◆ Activity:
Return a copy of every line in the data below that contains "also".

[Source texts of formatted documents]

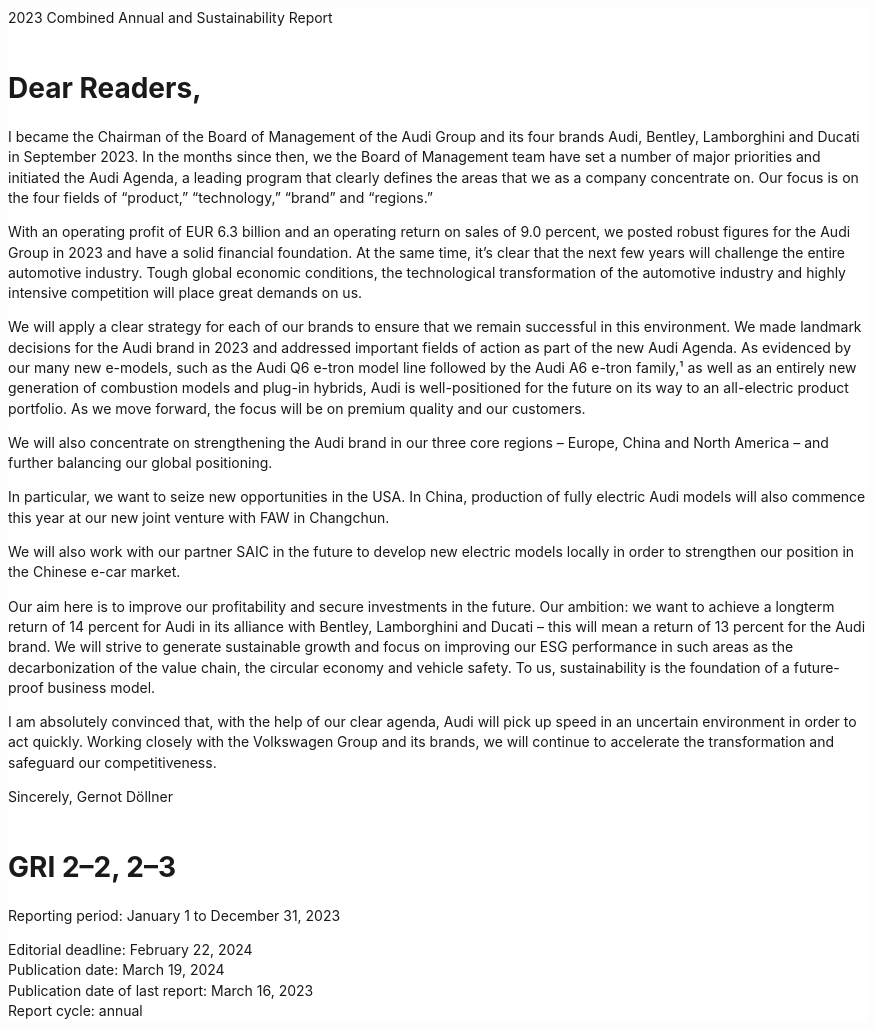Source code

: #  

2023 Combined Annual and Sustainability Report  

  

# Dear Readers,  

I became the Chairman of the Board of Management of the Audi Group and its four brands Audi, Bentley, Lamborghini and Ducati in September 2023. In the months since then, we the Board of Management team have set a number of major priorities and initiated the Audi Agenda, a leading program that clearly defines the areas that we as a company concentrate on. Our focus is on the four fields of “product,” “technology,” “brand” and “regions.”  

With an operating profit of EUR 6.3 billion and an operating return on sales of 9.0 percent, we posted robust figures for the Audi Group in 2023 and have a solid financial foundation. At the same time, it’s clear that the next few years will challenge the entire automotive industry. Tough global economic conditions, the technological transformation of the automotive industry and highly intensive competition will place great demands on us.  

We will apply a clear strategy for each of our brands to ensure that we remain successful in this environment. We made landmark decisions for the Audi brand in 2023 and addressed important fields of action as part of the new Audi Agenda. As evidenced by our many new e-models, such as the Audi Q6 e-tron model line followed by the Audi A6 e-tron family,¹ as well as an entirely new generation of combustion models and plug-in hybrids, Audi is well-positioned for the future on its way to an all-electric product portfolio. As we move forward, the focus will be on premium quality and our customers.  

We will also concentrate on strengthening the Audi brand in our three core regions – Europe, China and North America – and further balancing our global positioning.  

In particular, we want to seize new opportunities in the USA. In China, production of fully electric Audi models will also commence this year at our new joint venture with FAW in Changchun.  

We will also work with our partner SAIC in the future to develop new electric models locally in order to strengthen our position in the Chinese e-car market.  

Our aim here is to improve our profitability and secure investments in the future. Our ambition: we want to achieve a longterm return of 14 percent for Audi in its alliance with Bentley, ­Lamborghini and Ducati – this will mean a return of 13 percent for the Audi brand. We will strive to generate sustainable growth and focus on improving our ESG performance in such areas as the decarbonization of the value chain, the circular economy and ­vehicle safety. To us, sustainability is the foundation of a future-proof business model.  

I am absolutely convinced that, with the help of our clear agenda, Audi will pick up speed in an uncertain environment in order to act quickly. Working closely with the Volkswagen Group and its brands, we will continue to accelerate the transformation and safeguard our competitiveness.  

Sincerely, Gernot Döllner  

# GRI 2–2, 2–3  

Reporting period: January 1 to December 31, 2023  

Editorial deadline: February 22, 2024   
Publication date: March 19, 2024   
Publication date of last report: March 16, 2023   
Report cycle: annual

◆ Problem solution:
We will also concentrate on strengthening the Audi brand in our three core regions – Europe, China and North America – and further balancing our global positioning.  
In particular, we want to seize new opportunities in the USA. In China, production of fully electric Audi models will also commence this year at our new joint venture with FAW in Changchun.  
We will also work with our partner SAIC in the future to develop new electric models locally in order to strengthen our position in the Chinese e-car market.  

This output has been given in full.